The Real Reason People Are Unproductive Isn't What You Think
We are always looking for new ways to be productive. But why is it that we aren't productive in the first place?
People tend to chalk it up to the following:
- Distracting environment
- Not enough sleep (or not enough coffee)
- Too many "priorities"
- Poor time management
- Etc.
The truth of it is, "productivity" is just a fancy way of talking about discipline. You're productive when you are disciplined, when you remove distractions and get done what needs to get done.
And what I've noticed is that there is a trend in people who are "unproductive," one that hides beneath the surface of more easily recognizable patterns.
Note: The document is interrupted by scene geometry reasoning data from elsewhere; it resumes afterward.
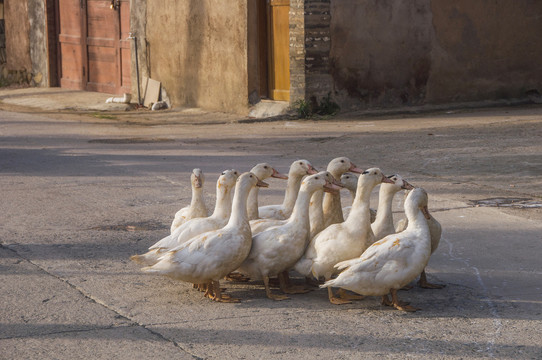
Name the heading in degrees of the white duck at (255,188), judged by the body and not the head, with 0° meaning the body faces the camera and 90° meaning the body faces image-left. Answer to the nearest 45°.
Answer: approximately 270°

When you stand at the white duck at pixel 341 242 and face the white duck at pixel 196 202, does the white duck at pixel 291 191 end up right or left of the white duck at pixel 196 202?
right

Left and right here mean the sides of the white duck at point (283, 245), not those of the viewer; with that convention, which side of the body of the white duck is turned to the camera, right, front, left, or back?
right

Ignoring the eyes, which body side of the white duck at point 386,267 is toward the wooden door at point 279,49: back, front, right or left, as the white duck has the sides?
left

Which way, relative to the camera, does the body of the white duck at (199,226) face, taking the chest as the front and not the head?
to the viewer's right

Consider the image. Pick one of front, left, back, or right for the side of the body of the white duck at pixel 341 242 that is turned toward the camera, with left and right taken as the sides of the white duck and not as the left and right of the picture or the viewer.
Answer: right

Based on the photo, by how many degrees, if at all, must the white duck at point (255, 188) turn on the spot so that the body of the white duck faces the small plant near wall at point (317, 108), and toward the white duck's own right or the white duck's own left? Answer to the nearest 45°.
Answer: approximately 90° to the white duck's own left

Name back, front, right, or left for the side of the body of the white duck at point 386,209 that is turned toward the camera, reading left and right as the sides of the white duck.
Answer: right

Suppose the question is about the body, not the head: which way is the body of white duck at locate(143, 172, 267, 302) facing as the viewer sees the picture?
to the viewer's right

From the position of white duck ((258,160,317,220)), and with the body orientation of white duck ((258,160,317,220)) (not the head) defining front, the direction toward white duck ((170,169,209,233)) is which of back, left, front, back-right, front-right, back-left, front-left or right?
back

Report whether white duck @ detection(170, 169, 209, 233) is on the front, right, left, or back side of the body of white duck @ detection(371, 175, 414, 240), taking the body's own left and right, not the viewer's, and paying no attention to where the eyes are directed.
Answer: back

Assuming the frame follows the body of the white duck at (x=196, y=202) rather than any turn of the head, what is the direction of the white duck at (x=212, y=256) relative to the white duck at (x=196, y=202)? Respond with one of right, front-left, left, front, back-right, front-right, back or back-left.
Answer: front-right
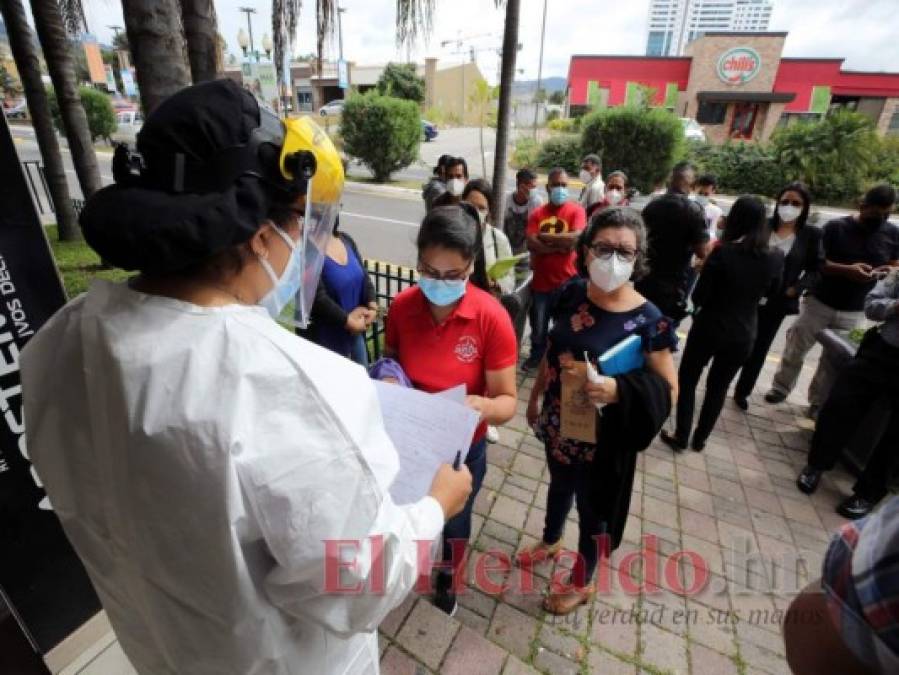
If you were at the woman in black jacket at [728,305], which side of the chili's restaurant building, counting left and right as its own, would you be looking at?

The reason you aren't productive is this:
You are afraid.
When you are given an assignment, or you start a project that stretches slightly outside your comfort zone, you end up finding every excuse not to work on it. Why? Because you aren't confident in your skills to execute, and so you choose easier tasks that provide you with a more immediate sense of accomplishment.
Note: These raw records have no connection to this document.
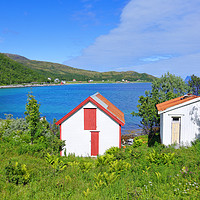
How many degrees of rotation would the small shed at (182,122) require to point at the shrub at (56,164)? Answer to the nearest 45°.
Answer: approximately 45° to its right

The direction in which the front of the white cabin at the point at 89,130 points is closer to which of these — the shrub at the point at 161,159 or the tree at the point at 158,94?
the shrub

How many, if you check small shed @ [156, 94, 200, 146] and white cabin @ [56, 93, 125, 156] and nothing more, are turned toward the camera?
2

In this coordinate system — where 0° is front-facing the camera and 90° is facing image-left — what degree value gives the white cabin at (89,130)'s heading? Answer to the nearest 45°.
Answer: approximately 0°

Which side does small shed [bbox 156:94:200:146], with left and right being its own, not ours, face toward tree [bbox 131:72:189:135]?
back

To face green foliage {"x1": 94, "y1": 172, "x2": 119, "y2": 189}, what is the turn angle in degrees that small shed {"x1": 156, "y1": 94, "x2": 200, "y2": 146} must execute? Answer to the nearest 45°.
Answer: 0° — it already faces it

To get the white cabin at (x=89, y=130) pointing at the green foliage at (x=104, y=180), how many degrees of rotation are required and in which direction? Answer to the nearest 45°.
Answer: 0° — it already faces it

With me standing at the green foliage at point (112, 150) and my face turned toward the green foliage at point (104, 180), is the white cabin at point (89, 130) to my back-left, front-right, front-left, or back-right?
back-right

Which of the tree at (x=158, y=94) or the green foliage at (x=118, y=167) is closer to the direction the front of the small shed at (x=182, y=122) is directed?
the green foliage

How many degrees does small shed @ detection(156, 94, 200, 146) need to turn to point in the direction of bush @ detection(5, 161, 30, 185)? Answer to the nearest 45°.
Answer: approximately 45° to its right
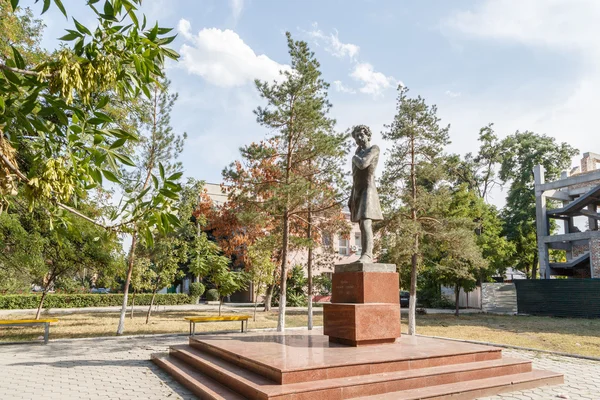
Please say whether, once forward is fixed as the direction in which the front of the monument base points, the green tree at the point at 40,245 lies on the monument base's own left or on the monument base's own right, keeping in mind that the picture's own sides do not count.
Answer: on the monument base's own right

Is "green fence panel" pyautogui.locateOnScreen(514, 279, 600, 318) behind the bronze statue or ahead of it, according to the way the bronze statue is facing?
behind

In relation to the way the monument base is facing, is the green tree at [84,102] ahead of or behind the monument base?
ahead

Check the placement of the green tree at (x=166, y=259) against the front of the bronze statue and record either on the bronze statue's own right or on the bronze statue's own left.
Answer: on the bronze statue's own right

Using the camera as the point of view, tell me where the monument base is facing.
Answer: facing the viewer and to the left of the viewer

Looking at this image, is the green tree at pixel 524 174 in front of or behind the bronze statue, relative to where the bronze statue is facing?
behind

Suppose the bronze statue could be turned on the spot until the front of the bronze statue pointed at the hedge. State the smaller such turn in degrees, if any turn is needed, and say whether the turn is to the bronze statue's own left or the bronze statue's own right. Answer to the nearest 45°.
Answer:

What ends up happening is you spend all day working on the little things on your to-do list, just so you can check them off and feel "productive." But by doing so, you end up avoiding the one task that will actually move you to where you want to go--whether that be within a specific project, or even your career or life. The difficult tasks are the ones that stretch you, that make you feel uncomfortable. They are the ones that force you to grow. The people who embrace this, move quickly. Those who don't, run forever in place.
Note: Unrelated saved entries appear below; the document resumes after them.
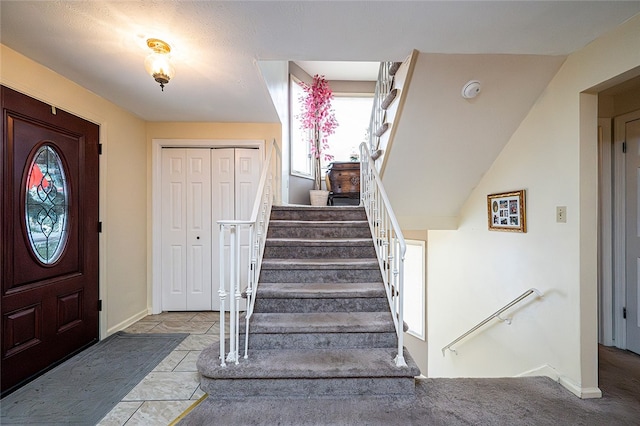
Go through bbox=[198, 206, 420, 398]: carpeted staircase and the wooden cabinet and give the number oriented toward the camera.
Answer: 2

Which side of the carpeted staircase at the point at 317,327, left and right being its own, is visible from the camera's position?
front

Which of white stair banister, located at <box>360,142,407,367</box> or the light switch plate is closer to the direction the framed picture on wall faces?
the white stair banister

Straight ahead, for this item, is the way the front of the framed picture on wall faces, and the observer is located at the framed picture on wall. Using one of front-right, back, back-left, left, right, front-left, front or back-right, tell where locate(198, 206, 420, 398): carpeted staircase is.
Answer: front

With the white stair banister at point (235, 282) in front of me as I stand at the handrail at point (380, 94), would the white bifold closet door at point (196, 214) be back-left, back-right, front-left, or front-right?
front-right

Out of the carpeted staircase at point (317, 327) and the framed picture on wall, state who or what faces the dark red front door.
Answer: the framed picture on wall

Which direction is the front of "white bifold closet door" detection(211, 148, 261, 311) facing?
toward the camera

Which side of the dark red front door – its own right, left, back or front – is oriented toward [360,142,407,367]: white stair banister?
front

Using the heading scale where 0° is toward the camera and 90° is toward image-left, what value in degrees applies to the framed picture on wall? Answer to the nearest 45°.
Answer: approximately 45°

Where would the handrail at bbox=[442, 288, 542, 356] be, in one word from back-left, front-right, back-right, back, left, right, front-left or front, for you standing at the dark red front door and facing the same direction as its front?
front

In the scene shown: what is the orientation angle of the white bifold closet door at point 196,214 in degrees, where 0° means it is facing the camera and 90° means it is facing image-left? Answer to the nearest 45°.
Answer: approximately 0°

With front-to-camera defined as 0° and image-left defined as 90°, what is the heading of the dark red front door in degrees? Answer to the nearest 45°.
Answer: approximately 315°

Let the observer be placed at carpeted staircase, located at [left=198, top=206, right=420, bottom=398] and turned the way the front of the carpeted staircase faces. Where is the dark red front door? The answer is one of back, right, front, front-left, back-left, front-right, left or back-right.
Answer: right

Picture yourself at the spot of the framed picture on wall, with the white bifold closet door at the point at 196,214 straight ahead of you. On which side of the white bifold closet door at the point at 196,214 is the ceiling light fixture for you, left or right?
left

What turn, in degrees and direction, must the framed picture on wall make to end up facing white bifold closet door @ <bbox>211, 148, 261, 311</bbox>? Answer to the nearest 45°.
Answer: approximately 45° to its right

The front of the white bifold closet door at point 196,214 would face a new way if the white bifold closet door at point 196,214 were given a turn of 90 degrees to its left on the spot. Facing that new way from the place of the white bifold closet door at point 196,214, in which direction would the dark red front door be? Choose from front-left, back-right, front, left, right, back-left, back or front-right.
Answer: back-right
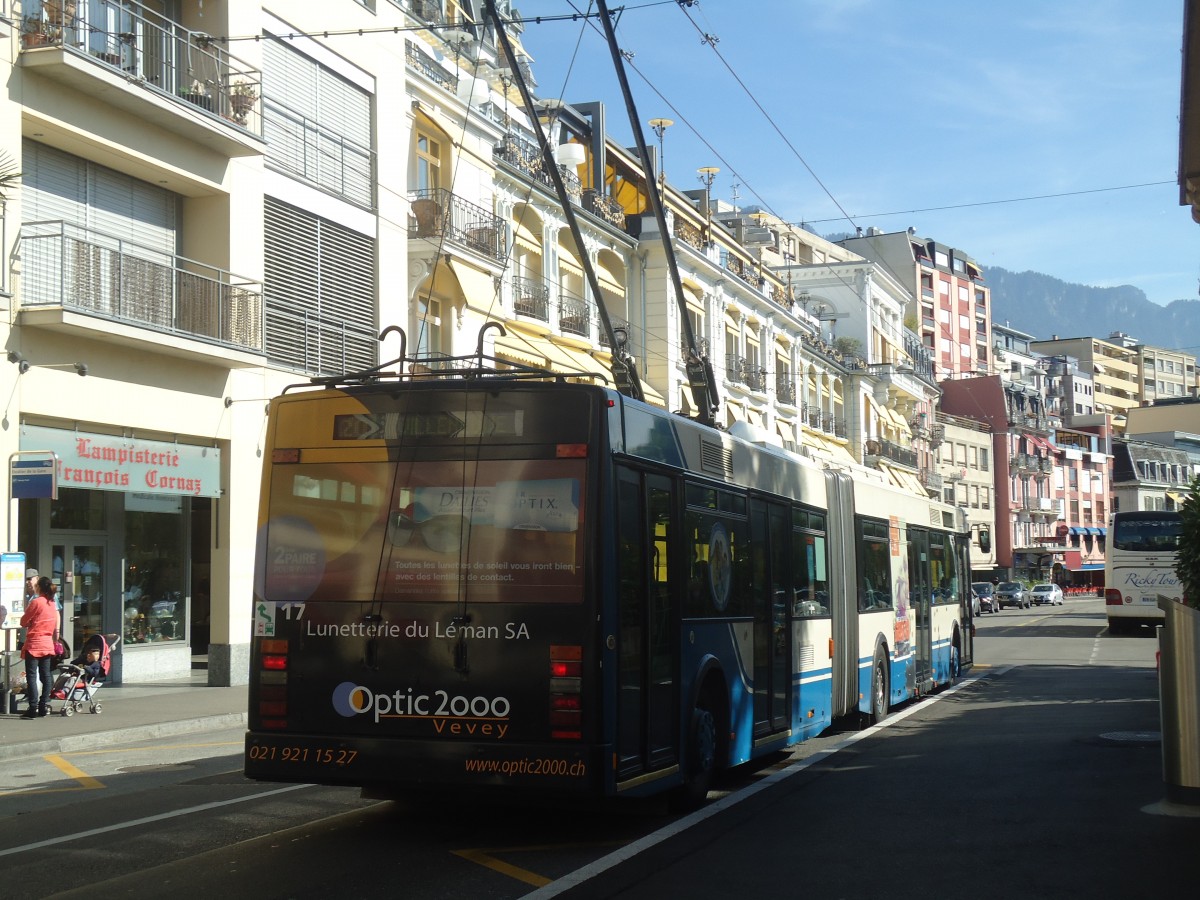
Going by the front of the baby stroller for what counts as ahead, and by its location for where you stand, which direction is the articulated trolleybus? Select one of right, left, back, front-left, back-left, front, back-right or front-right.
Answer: front-left

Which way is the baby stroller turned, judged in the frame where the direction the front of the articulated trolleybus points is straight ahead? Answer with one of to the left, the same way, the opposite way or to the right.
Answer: the opposite way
If you look around any workplace, the reason why people avoid certain tasks doesn't have anything to do with "the environment" or "not drinking enough coffee." It comes down to the fact that they don't know how to do what is being asked of them, andinstead of risking being wrong, they avoid it all together.
That's the real reason people are unproductive. They don't want to fail.
How do you combat this?
The way I have learned to overcome this bad habit is through handwriting my to-do list every single morning. First, I look at yesterday's list, and anything I didn't complete, I write down for today. Once I've done that, I add whatever other tasks were just put on my plate, and then once I have everything in front of me, I look for what is most important based on where I want to go and what I want to accomplish, and I circle it--and I tackle that first.
What I've noticed through doing this is that certain tasks will somehow appear on my to-do list over and over. By handwriting it, I start to take notice when I'm writing and rewriting the same task. That's when I have to ask myself, "Why am I avoiding this? Because it's hard? Because it's boring? Or because I am afraid to do it?"
Case in point, three years ago, when I first started working at Idea Booth as an entry level copywriter, any time I was tasked with calling someone on the phone, I avoided it. I was very shy and far from confident in my abilities to speak coherently over the phone to someone of stature. Day after day I'd rewrite the simplest of tasks on my to-do list, eventually realizing the only reason I wasn't doing this thing that would take me less than five minutes was because I was afraid. It's not that I didn't know what needed to be done--I knew exactly what needed to be done. I just didn't feel comfortable doing it, and so I avoided it all together.
This is the root of not being productive--fear. This goes for art, business, school, and effective communication of all kinds. We tend to avoid that which scares us.
Forget the "productivity matrices" or the "productivity hacks." If you can't pinpoint and get over the things that scare you, all you'll end up doing is crossing off a bunch of easy tasks on your to-do list that don't actually get you to where you want to go.
If you truly want to move the needle, if you actually want to be productive, you have to be willing to do what scares you.